TASKS TO PERFORM -
• A. Answer these questions about the passage on Russian Art Nouveau:
(i) Between which years was Art Nouveau most popular?
(ii) By whom was Art Nouveau architecture in Russia mostly built?
(iii) After what year did Russian architects work on the development of Harbin in China?
• B. Output everything in the records from their start down to the line that contains "exposure: black level", inclusive, reproducing each line exactly. Leave out the pictures.

EXCERPT PROVIDED -

Start

Art Nouveau is an international style of art, architecture and applied arts, especially the decorative arts, that was most popular between 1893 and 1910. In the Russian language it is called Art Nouveau or Modern (in Cyrillic: Ар-нувo, Моде́рн). 

Art Nouveau architecture in Russia was mostly built in large cities by merchants and Old Believers, and was highly influenced by the contemporary movements that constituted the Art Nouveau style: the Glasgow School, Jugendstil of Germany, Vienna Secession, as well as Russian Revival architecture and the National Romantic style of Nordic countries (one of which, Grand Duchy of Finland, was a part of Russian Empire)  In some Russian towns, there also were earlier examples of wooden architecture, the architecture of Kievan Rus', which influenced the style.

Some Russian Art Nouveau buildings were built on territories that were part of Germany and the Grand Duchy of Finland during the Art Nouveau period and were ceded to the Soviet Union after World War II. Russian architects also worked on the development of Harbin in China after 1898, which explains the presence of Art Nouveau architecture there.

End

Collected data
Start

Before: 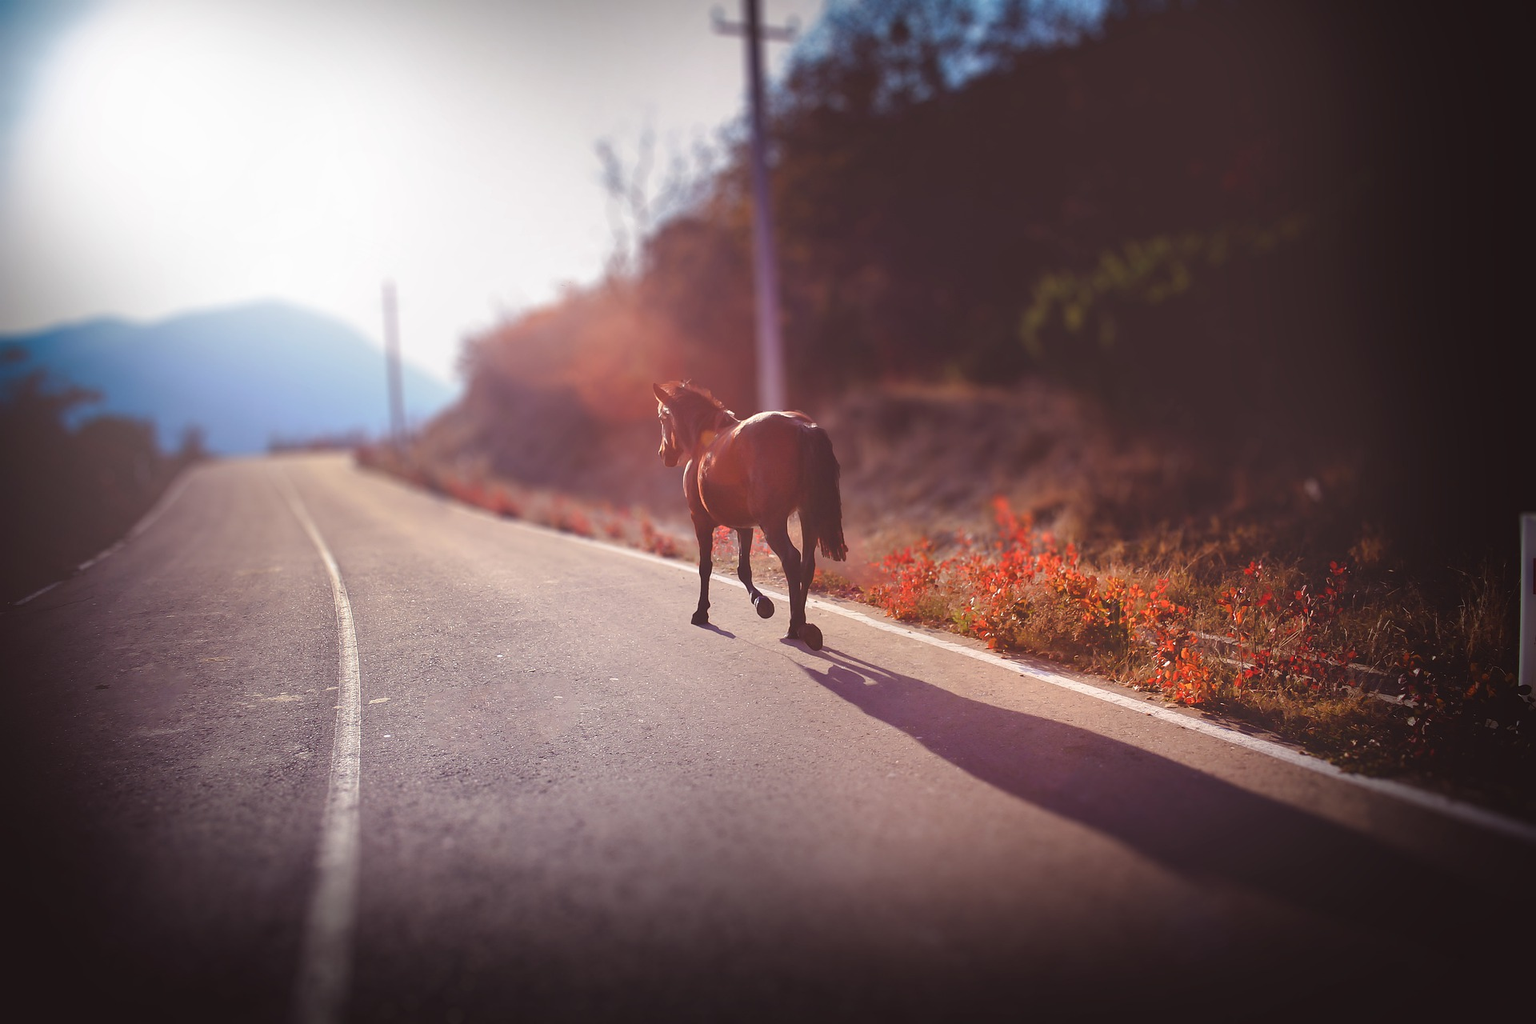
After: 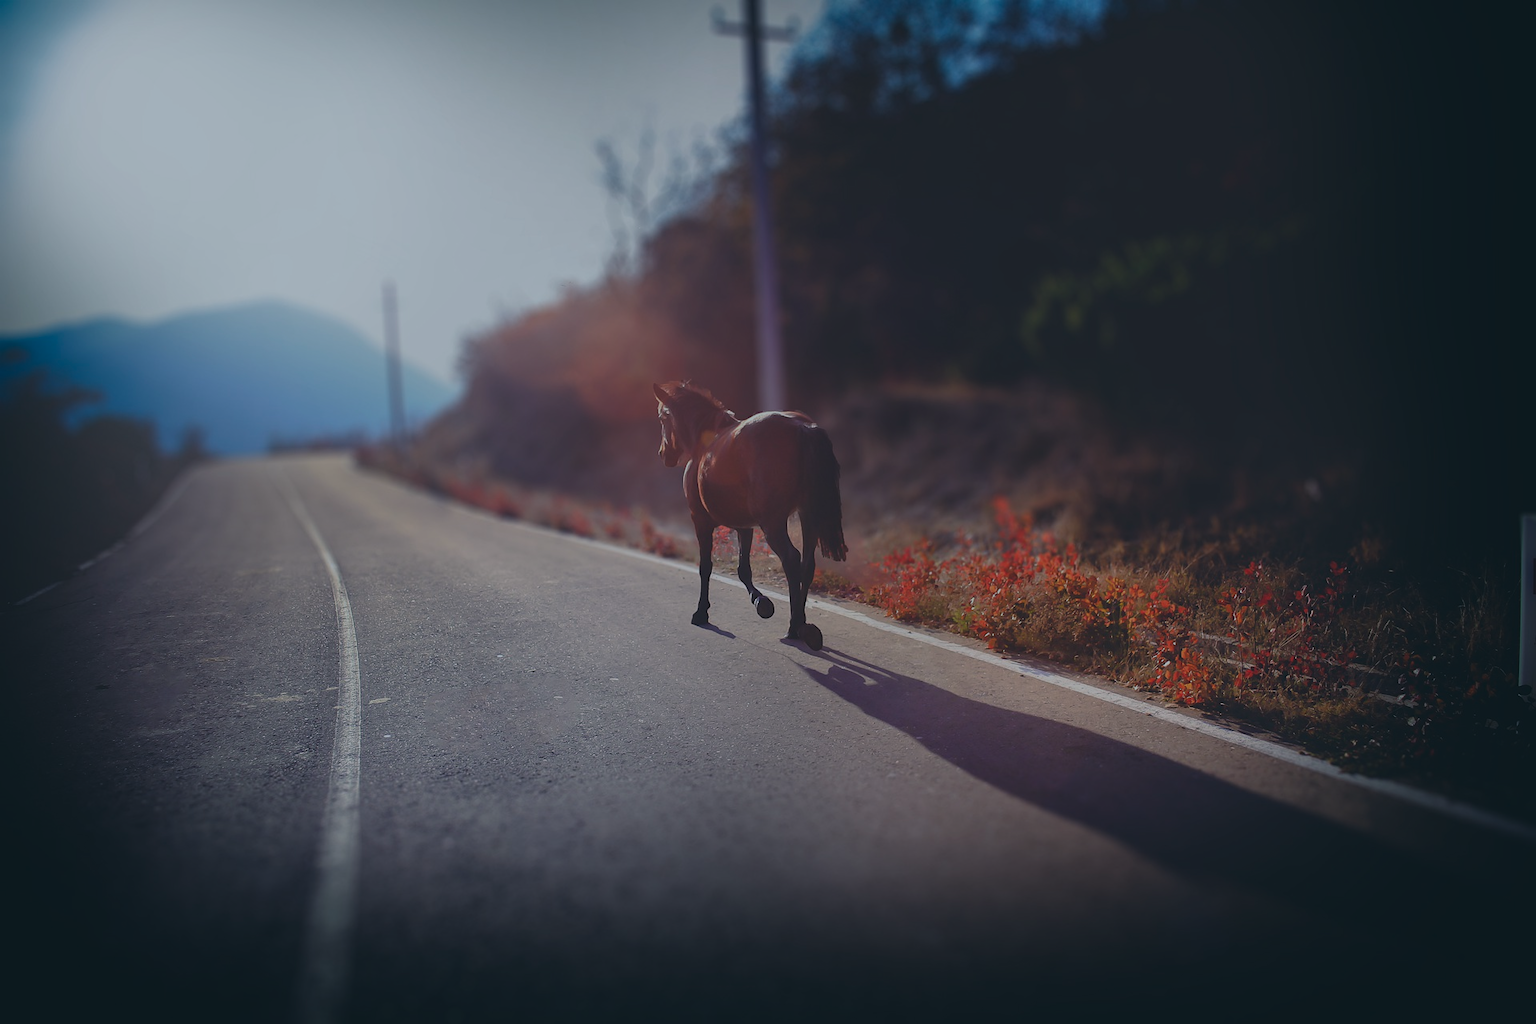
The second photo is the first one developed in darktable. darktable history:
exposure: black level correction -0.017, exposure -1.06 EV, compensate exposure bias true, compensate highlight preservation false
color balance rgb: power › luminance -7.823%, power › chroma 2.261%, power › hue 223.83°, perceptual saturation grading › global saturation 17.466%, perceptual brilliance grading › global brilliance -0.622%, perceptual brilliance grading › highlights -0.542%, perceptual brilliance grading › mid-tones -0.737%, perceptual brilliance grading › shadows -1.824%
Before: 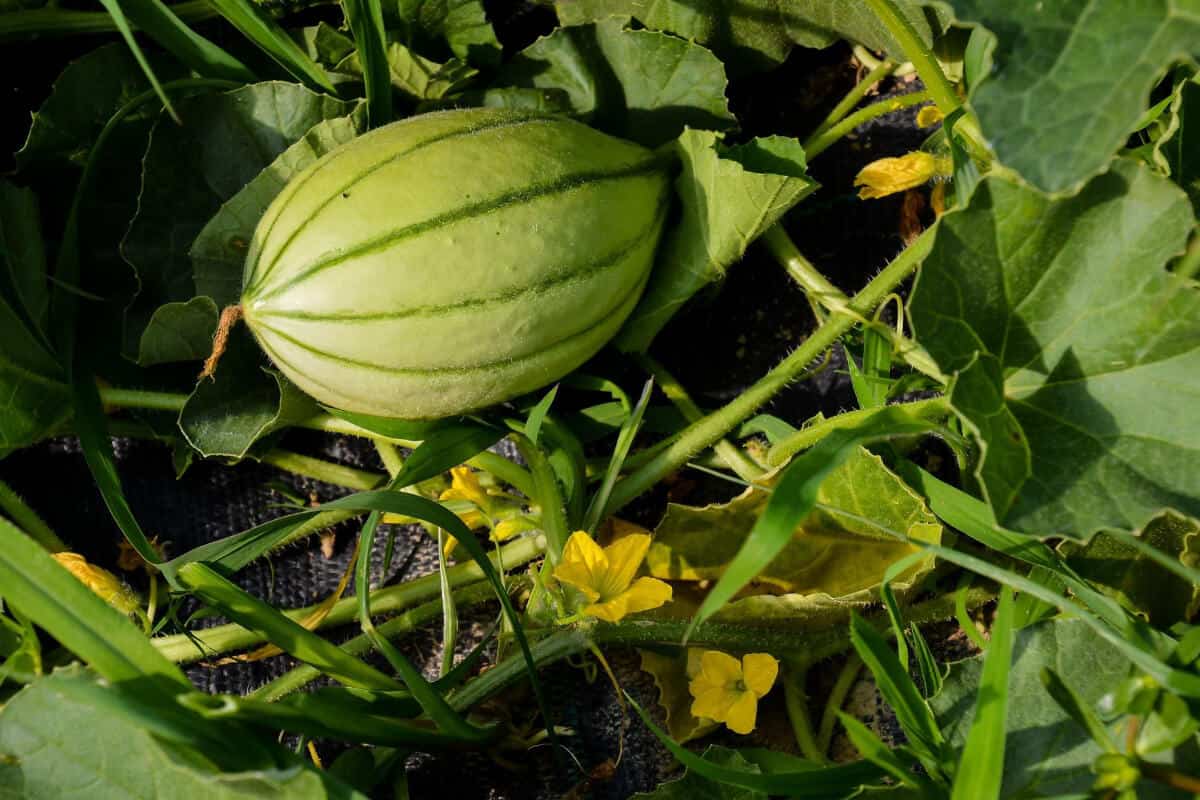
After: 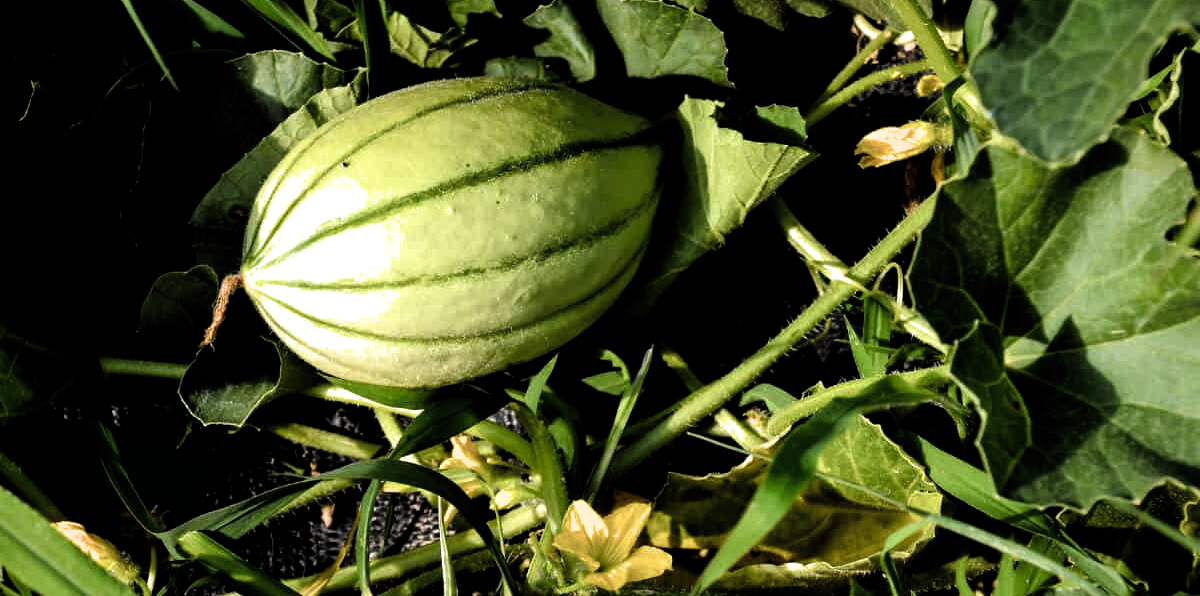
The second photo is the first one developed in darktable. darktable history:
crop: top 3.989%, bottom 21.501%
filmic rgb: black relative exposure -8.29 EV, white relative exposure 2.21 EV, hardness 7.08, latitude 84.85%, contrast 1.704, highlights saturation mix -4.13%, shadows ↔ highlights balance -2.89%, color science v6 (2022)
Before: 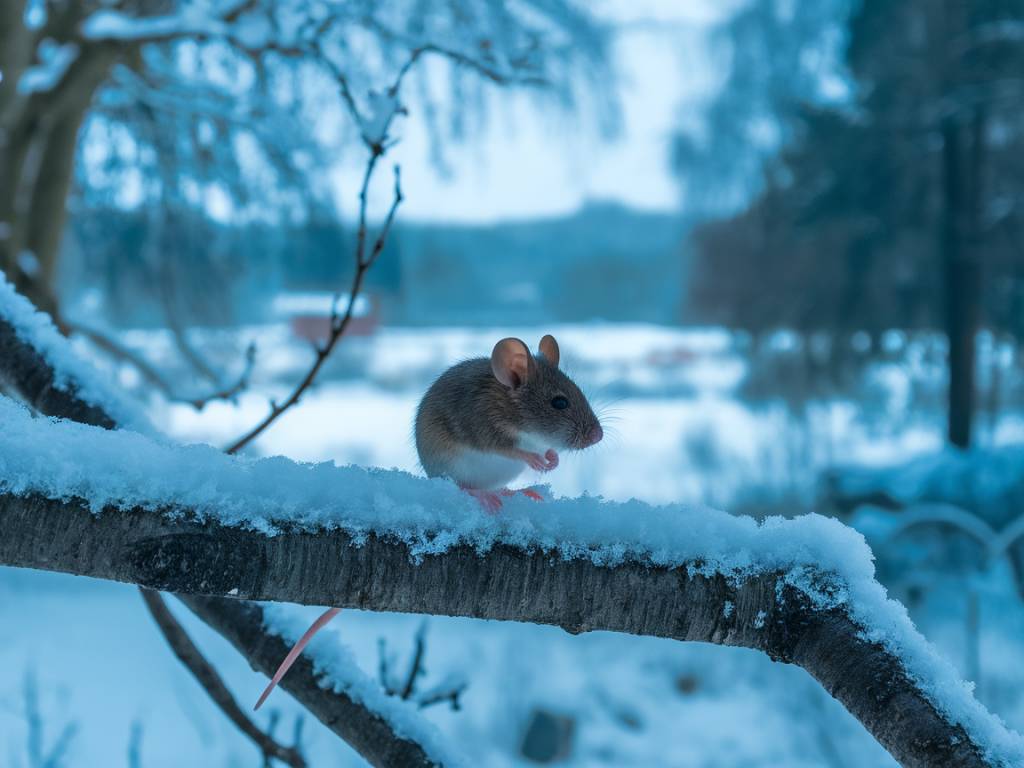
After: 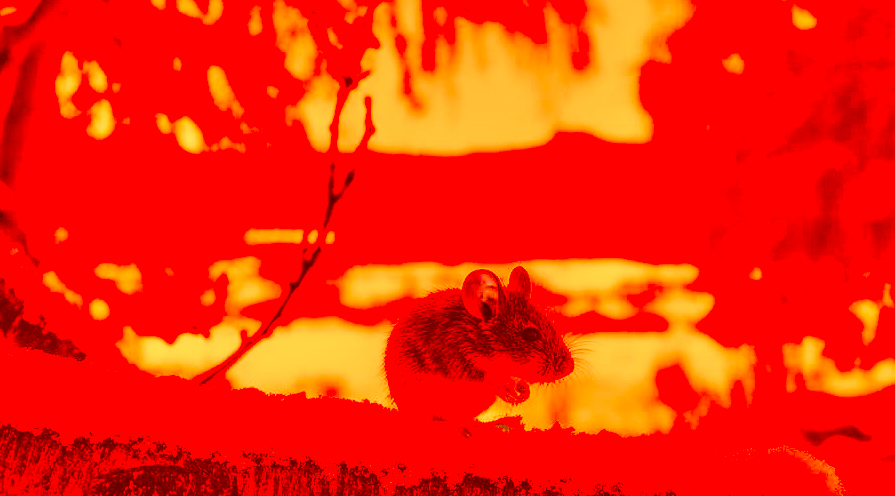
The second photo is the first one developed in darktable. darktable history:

End

SOLUTIONS TO THE PROBLEMS -
• A.
(i) Between 1893 and 1910.
(ii) By merchants and Old Believers.
(iii) After 1898.

• B.
Before: 
After: 
The second photo is the first one developed in darktable. darktable history:
exposure: black level correction -0.017, exposure -1.06 EV, compensate exposure bias true, compensate highlight preservation false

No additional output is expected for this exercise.